Though the dismantling of the export controls was announced by President Barack Obama on his November tour of India, it became effective Monday with the publication of a notice updating the US’s Export Administration Regulations.
The third part of the deal – membership for India to international export control regimes such as the Nuclear Suppliers Group and the missile technology control regime, an administration official said, work is under way.
Commerce secretary Gary Locke, whose department made these changes, called them a “significant milestone’ and said “moving forward with export control reforms … will facilitate high technology trade and cooperation”.
But here is what this means, minus the hype and the jargon.
“Indian entities not directly involved in the nuclear weapons program will be able to import a range of dual-use technologies far more easily than they have in the past,” said Ashley Tellis, former US official closely involved with the India-US nuclear deal.
A delegation of 24 US companies is going to India with Locke early February in search of such export orders in these same sectors of high-technology defense and aerospace decontrolled on Monday.

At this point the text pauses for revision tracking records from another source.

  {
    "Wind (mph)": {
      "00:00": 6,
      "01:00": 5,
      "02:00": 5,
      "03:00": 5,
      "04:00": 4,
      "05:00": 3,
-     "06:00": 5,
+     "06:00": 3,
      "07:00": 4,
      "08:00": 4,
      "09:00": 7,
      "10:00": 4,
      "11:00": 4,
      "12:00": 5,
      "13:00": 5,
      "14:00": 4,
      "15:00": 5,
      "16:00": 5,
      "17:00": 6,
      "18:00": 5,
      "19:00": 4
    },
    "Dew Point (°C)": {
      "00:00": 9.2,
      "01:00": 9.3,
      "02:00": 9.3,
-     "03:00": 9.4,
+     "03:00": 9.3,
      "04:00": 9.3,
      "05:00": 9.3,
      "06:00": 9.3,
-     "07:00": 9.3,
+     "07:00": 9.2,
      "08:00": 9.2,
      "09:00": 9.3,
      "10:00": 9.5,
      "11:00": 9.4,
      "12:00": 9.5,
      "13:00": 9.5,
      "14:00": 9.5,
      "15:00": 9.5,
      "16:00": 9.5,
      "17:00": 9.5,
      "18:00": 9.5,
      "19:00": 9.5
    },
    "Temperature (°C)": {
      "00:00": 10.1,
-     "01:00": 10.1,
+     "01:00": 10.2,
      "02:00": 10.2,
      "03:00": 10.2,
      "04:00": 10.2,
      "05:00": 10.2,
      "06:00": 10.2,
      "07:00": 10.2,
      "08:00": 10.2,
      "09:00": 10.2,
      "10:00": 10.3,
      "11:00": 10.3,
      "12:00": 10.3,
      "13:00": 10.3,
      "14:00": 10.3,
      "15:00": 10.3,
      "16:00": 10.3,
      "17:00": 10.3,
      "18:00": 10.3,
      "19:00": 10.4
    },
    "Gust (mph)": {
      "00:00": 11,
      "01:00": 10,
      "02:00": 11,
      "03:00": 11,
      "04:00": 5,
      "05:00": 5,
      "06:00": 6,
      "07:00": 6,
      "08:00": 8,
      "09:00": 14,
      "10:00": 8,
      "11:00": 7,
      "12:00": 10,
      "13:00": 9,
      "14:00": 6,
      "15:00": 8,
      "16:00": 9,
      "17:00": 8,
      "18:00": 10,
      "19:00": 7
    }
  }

It has not been a highly lucrative trade for either country yet – amounting to less than one per cent of the annual turnover of $36 billion. But there is a huge potential here. It is the “greatest market of opportunities”, said an administration official.
The controls never took the shape of sanction except in the early years since 1998. As relations between the two countries improved the nature of the controls changed from being blanket to case-by-case.
But the rollback was anything but easy. It was on the wish list of the Indian government constantly since the signing of the India-US civilian use nuclear deal, which loudly proclaimed India’s return to the fold.
The rest should have followed. But didn’t, not as smoothly as expected. The negotiations were painstakingly slow and often seemed in the way of the two countries’ desire to see the same obstacle go.
“Sometimes too slowly – but surely – the obstacles are being removed that impede a more robust U.S.-India economic ties,” said Karl Inderfurth, former assistant secretary of state with longstanding expertise on South Asia.
The controls are not gone completely though.
For one, India can’t buy a nuclear submarine if it wanted to. There are other controls still in place, imposed by other departments such as state and defense and applicable, and enforced indiscriminately by the US on its closest allies.